敢えて投げた「少し抜いた直球」 “難敵”克服へ…プロ注目192cm右腕が見据える頂点
2種類の直球と精度を上げた変化球、打っては3安打「チーム引っ張っていく」
7割の力に抑えて低めに制球する第2の直球。走者を背負うまでは、130キロ台中盤の直球で内野ゴロを積み上げた。高須の代名詞は「身長192センチ」と「最速145キロ」。球速にはこだわりもあるが「以前なら1回の球速を見て、ガンガン力を入れて投げていたかもしれない。1週間で投げられる球数は決まっているので、できるだけ減らしたいし、体力も残していかないといけない」と直球に緩急をつける新しいスタイルを披露した。

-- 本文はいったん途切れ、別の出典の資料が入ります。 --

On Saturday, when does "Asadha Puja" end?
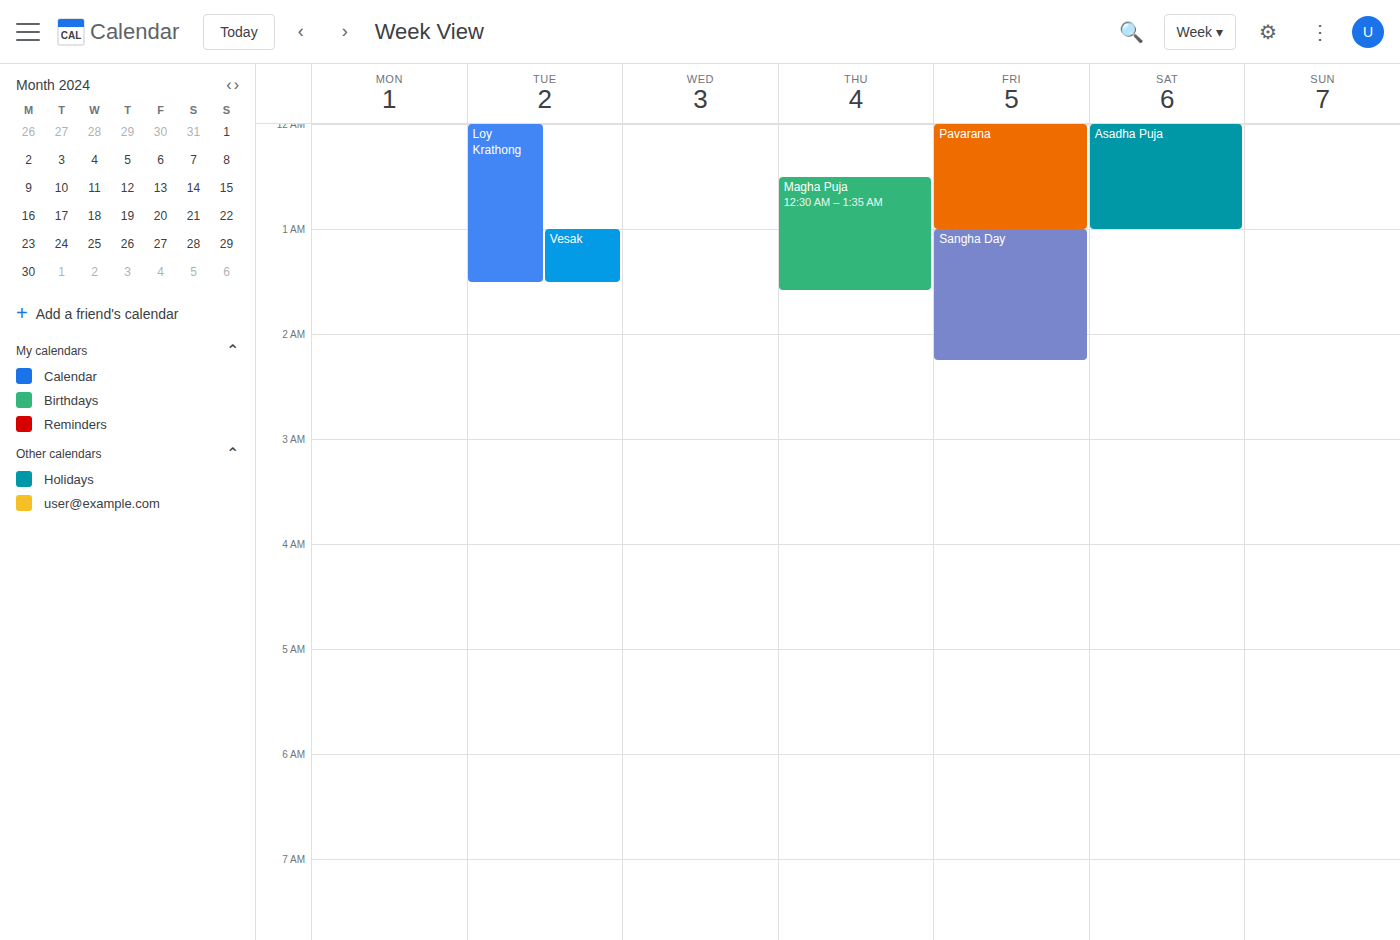
1:00 AM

唯一と言えるピンチでも、成長を見せた。2点リードの2回に、安打と盗塁で無死二塁を招いた。ここで浜名の5番打者を1ボール2ストライクと追い込みながら、三振を狙ったスライダーが真ん中に入って進塁打を許した。続く打者に四球を許して1死一、三塁。チームは1失点は想定した守備を敷いたが、高須は7番打者を2球で追い込むと、外角いっぱいのスライダーで見逃し三振に。バットを振らせなかった。

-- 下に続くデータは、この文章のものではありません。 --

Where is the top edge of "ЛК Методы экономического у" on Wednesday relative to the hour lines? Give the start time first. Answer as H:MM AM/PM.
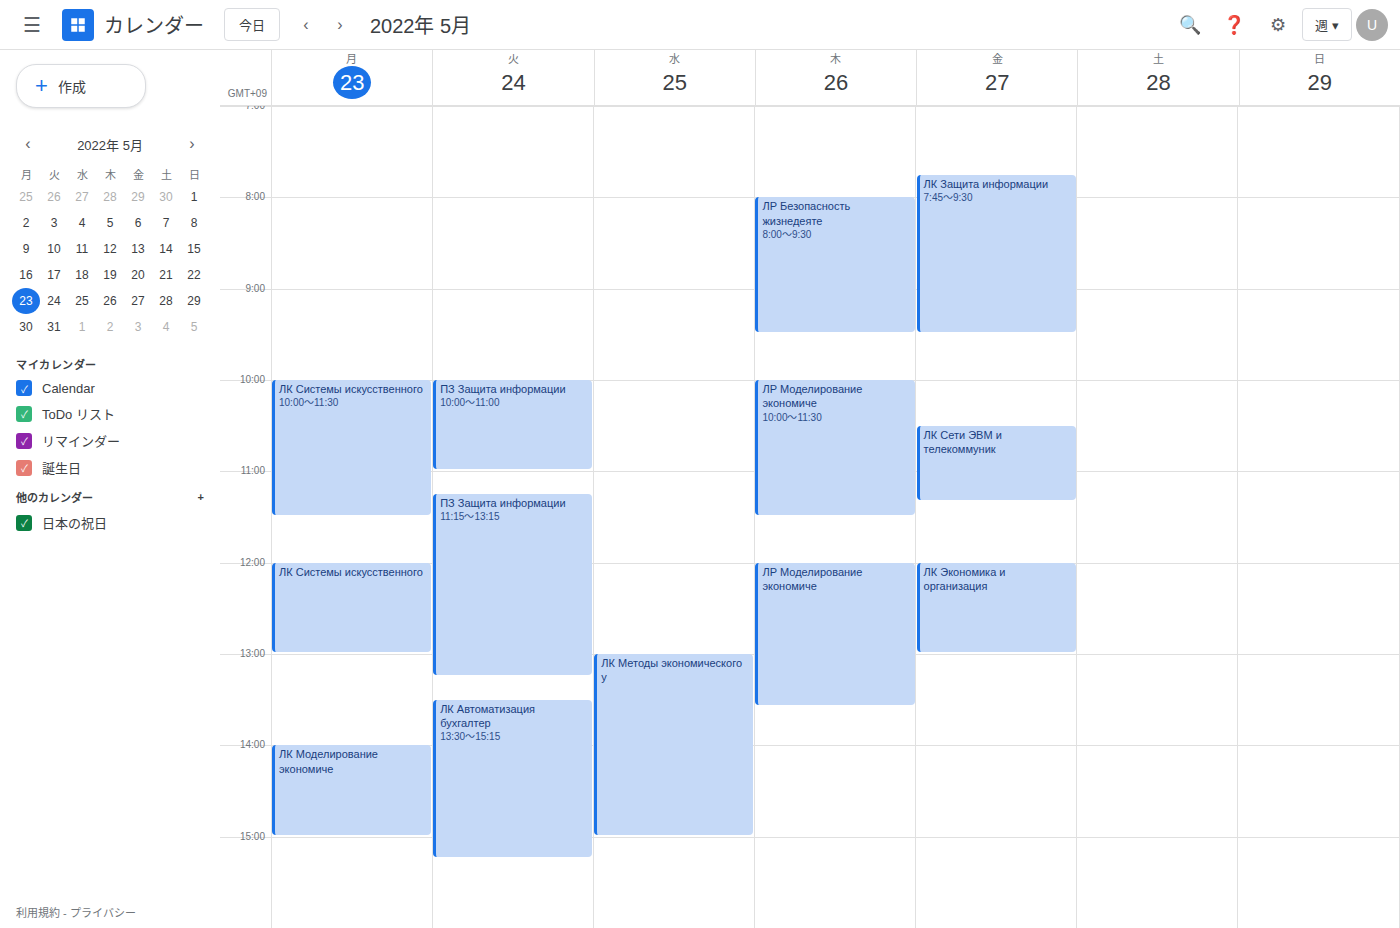
1:00 PM -- exactly on the 1 PM line.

走者を背負ってからの投球が、高須の課題だった。今春の県大会では掛川西に準決勝で敗れた。3点リードの6回に3四球と2暴投。味方の失策も絡んで逆転を許して降板した。セットポジションになると球威が落ちることに加えて、直球も変化球も高めに浮いてストライクとボールがはっきりする弱点を露呈していた。2か月前から成長した姿を見せた高須。バッテリーを組む川端慶捕手も「変化球でストライクを取れたので余裕があった。修正、立て直しを春からの課題にしてきた」と手応えを口にした。

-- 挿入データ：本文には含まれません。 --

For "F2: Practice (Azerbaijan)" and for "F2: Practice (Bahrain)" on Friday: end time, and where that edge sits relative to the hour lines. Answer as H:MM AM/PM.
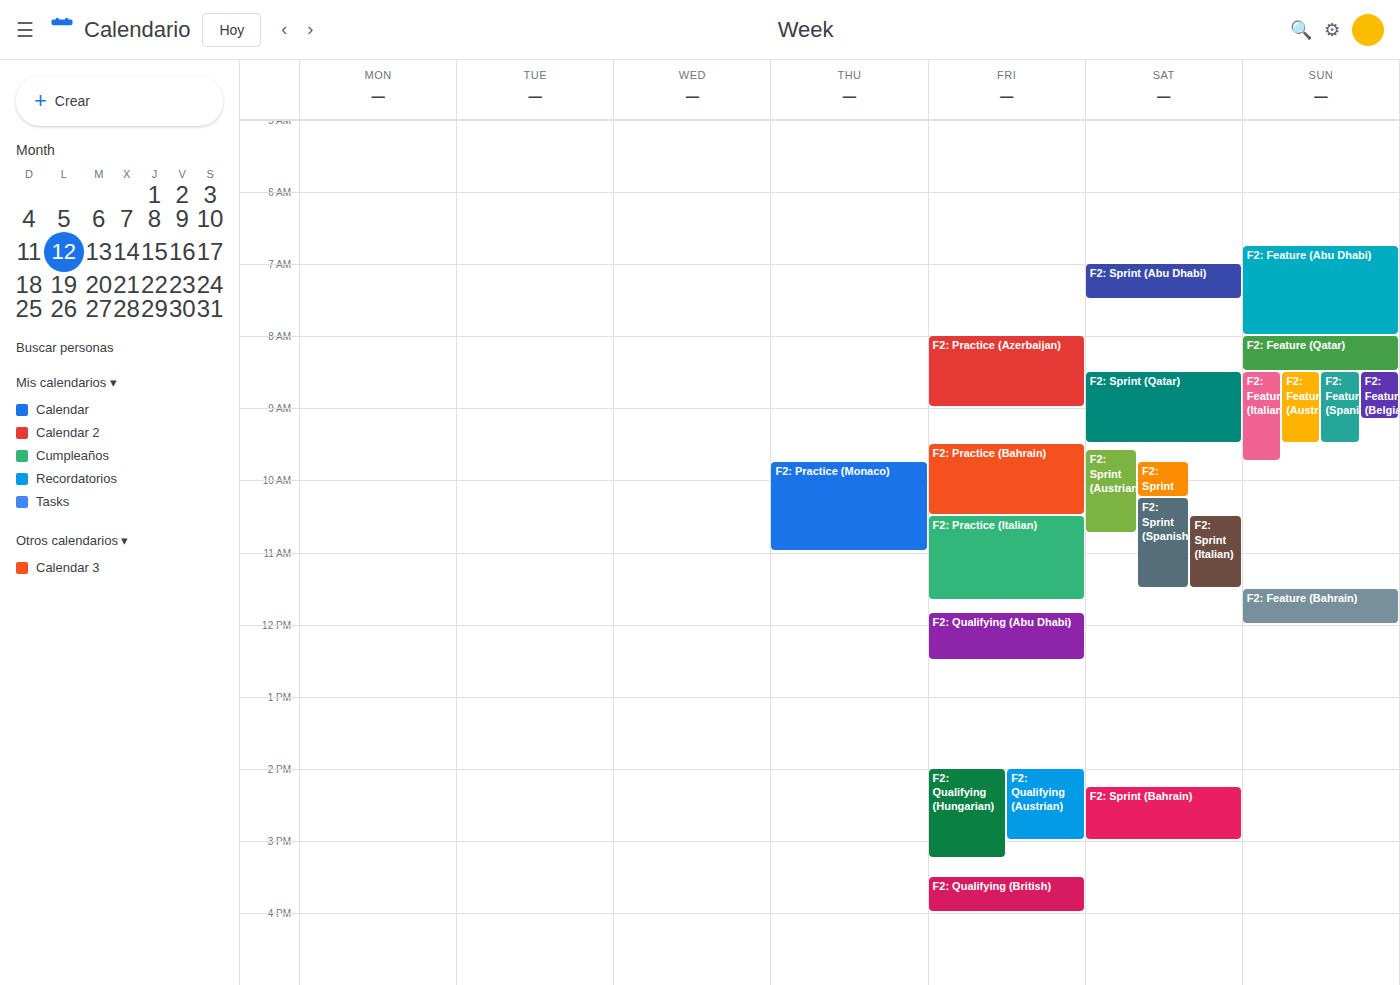
"F2: Practice (Azerbaijan)": 9:00 AM, exactly on the 9 AM line. "F2: Practice (Bahrain)": 10:30 AM, halfway between the 10 AM and 11 AM lines.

プロのスカウトから「体が大きいのに器用でセンスを感じさせる。大化けする予感がある」と評価を受けている高須。この夏は、2種類の直球と精度を上げた変化球で、1ランク上の投球を見せた。センスの良さは打撃にも。これまで8番で起用されることが多かったが、この試合は5番に“大出世”。1回に適時二塁打を放つなど、3安打をマークした。「自分がチームを引っ張っていくつもりでいる」。静岡で甲子園最多出場を誇る伝統校の中心選手として、プロ注目投手として、その力があることを証明していく。